[WORK ORDER]
Without the pictures, restate all of the data below word for word.
──────── DATASET EXCERPT
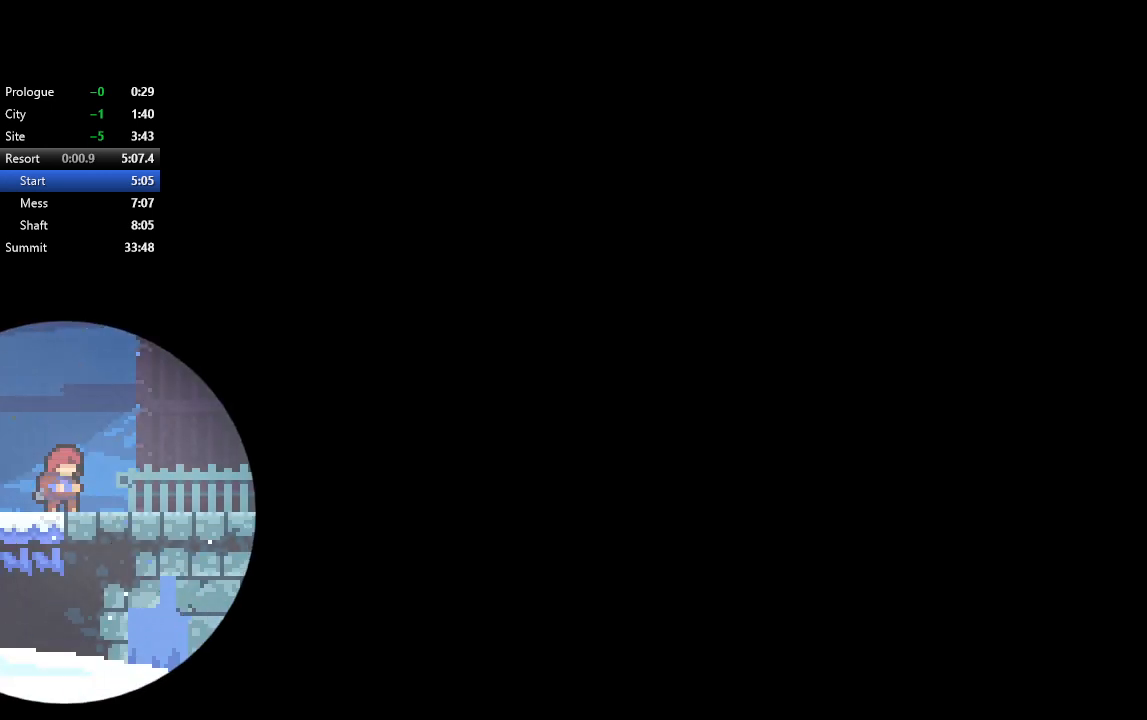
{"dt_ms": 500, "buttons": ["CROSS", "CIRCLE", "DPAD_DOWN", "DPAD_RIGHT"], "left_stick": "center", "right_stick": "center", "events": [[333, "CROSS", "down"], [433, "CIRCLE", "down"]]}
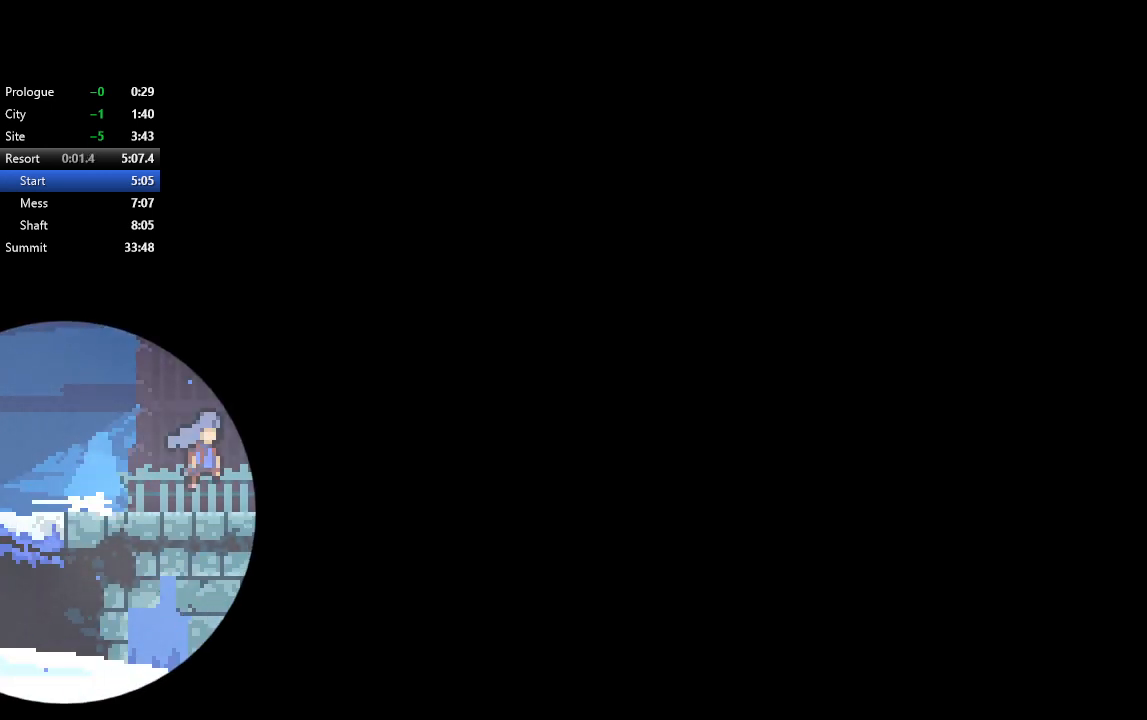
{"dt_ms": 500, "buttons": ["CROSS", "CIRCLE", "DPAD_DOWN", "DPAD_RIGHT"], "left_stick": "center", "right_stick": "center", "events": [[200, "CROSS", "up"], [250, "CIRCLE", "up"], [367, "CROSS", "down"], [450, "CIRCLE", "down"]]}
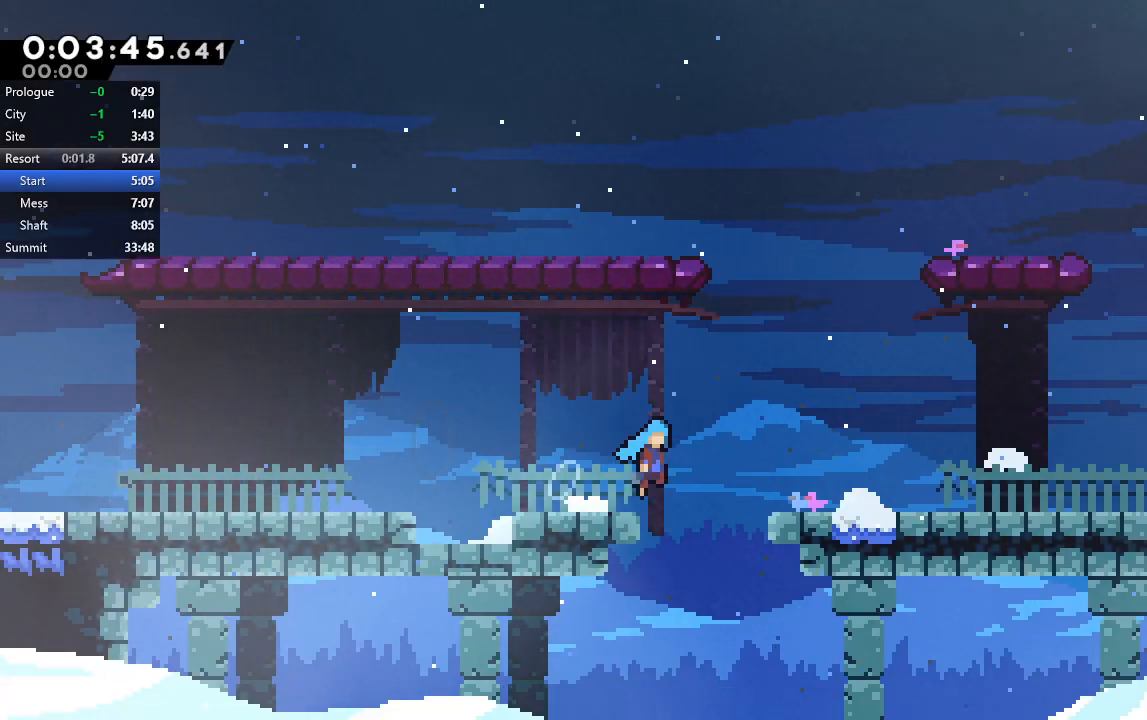
{"dt_ms": 500, "buttons": ["CIRCLE", "DPAD_DOWN", "DPAD_RIGHT"], "left_stick": "center", "right_stick": "center", "events": [[83, "CROSS", "up"], [133, "CIRCLE", "up"], [300, "CROSS", "down"], [400, "CIRCLE", "down"], [450, "CROSS", "up"]]}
────────────────
[ANSWER BOX]
{"dt_ms": 500, "buttons": ["CROSS", "CIRCLE", "DPAD_DOWN", "DPAD_RIGHT"], "left_stick": "center", "right_stick": "center", "events": [[333, "CROSS", "down"], [433, "CIRCLE", "down"]]}
{"dt_ms": 500, "buttons": ["CROSS", "CIRCLE", "DPAD_DOWN", "DPAD_RIGHT"], "left_stick": "center", "right_stick": "center", "events": [[200, "CROSS", "up"], [250, "CIRCLE", "up"], [367, "CROSS", "down"], [450, "CIRCLE", "down"]]}
{"dt_ms": 500, "buttons": ["CIRCLE", "DPAD_DOWN", "DPAD_RIGHT"], "left_stick": "center", "right_stick": "center", "events": [[83, "CROSS", "up"], [133, "CIRCLE", "up"], [300, "CROSS", "down"], [400, "CIRCLE", "down"], [450, "CROSS", "up"]]}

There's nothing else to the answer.